Fig. 5.

FIV Vif selects Cul5 via a novel mechanism. (A) 293T cells (10⁶) were cotransfected with 1 μg of VR-HIV Vif-myc or VR-FIV Vif-myc and 1 μg of VR-Cul5-HA. Cells were treated with increasing concentrations of TPEN (0, 4, and 7 μM) or control DMSO 12 h before harvesting. The cell lysates were coimmunoprecipitated and analyzed by Western blotting with anti-HA and anti-myc antibodies. The percentages of Cul5 binding to Vif with different concentrations of TPEN were calculated relative to that in the absence of TPEN (set to 100%). (B) 293T cells (10⁶) were cotransfected with 100 ng of PC-hA3G-HA, VR-fA3Z3-HA, VR-fA3Z2-Z3-HA, or VR-fA3Z2a-HA and 400 ng of VR-HIV Vif-myc, VR-FIV Vif-myc, or VR1012. Transfected cells were treated with the membrane-permeable zinc chelator TPEN at 7 μM (lanes 3, 4, 7, 8, 11, 12, 15, and 16) or DMSO (lanes 1, 2, 5, 6, 9, 10, 13, and 14) at 36 h after transfection. Cells were harvested 12 h later (48 h after transfection) and then analyzed by Western blotting with anti-HA, anti-myc, and anti-tubulin antibodies.
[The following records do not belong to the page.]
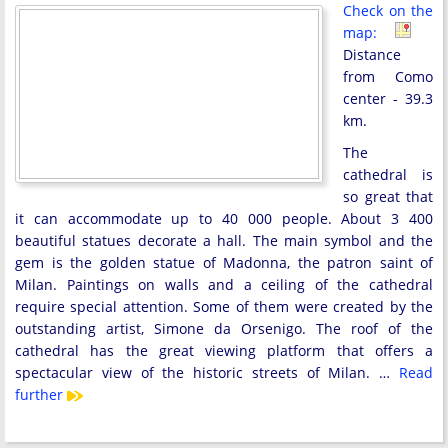
Check on the
map:
Distance
from Como
center - 39.3
km.
The
cathedral is
so great that
it can accommodate up to 40 000 people. About 3 400
beautiful statues decorate a hall. The main symbol and the
gem is the golden statue of Madonna, the patron saint of
Milan. Paintings on walls and a ceiling of the cathedral
require special attention. Some of them were created by the
outstanding artist, Simone da Orsenigo. The roof of the
cathedral has the great viewing platform that offers a
spectacular view of the historic streets of Milan. …
Read
further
The percentages of APOBEC3s in the presence of Vif with DMSO or TPEN treatment were calculated relative to that in the absence of Vif (set to 100%). (C) CrFK cells (10⁶) were cotransfected with 100 ng of VR-fA3Z3-HA, VR-fA3Z2-Z3-HA, or VR-fA3Z2a-HA and 400 ng of VR-FIV Vif-myc, VR-FIV Vif C-S-myc or VR1012. The stabilities of fA3 proteins were analyzed by Western blotting with anti-HA, anti-myc, and anti-tubulin antibodies. The percentages of fA3s in the presence of FIV Vif C-S mutant were calculated relative to that in the absence of FIV Vif (set to 100%). (D) 293T cells (10⁶) were cotransfected with 1 μg of VR-Cul5-HA and 1 μg of VR-FIV Vif-myc, VR-FIV Vif C-S-myc, or VR-FIV Vif TLQ-myc. Cell lysates were precipitated with anti-myc antibody, followed by Western blotting with anti-myc and anti-HA antibodies.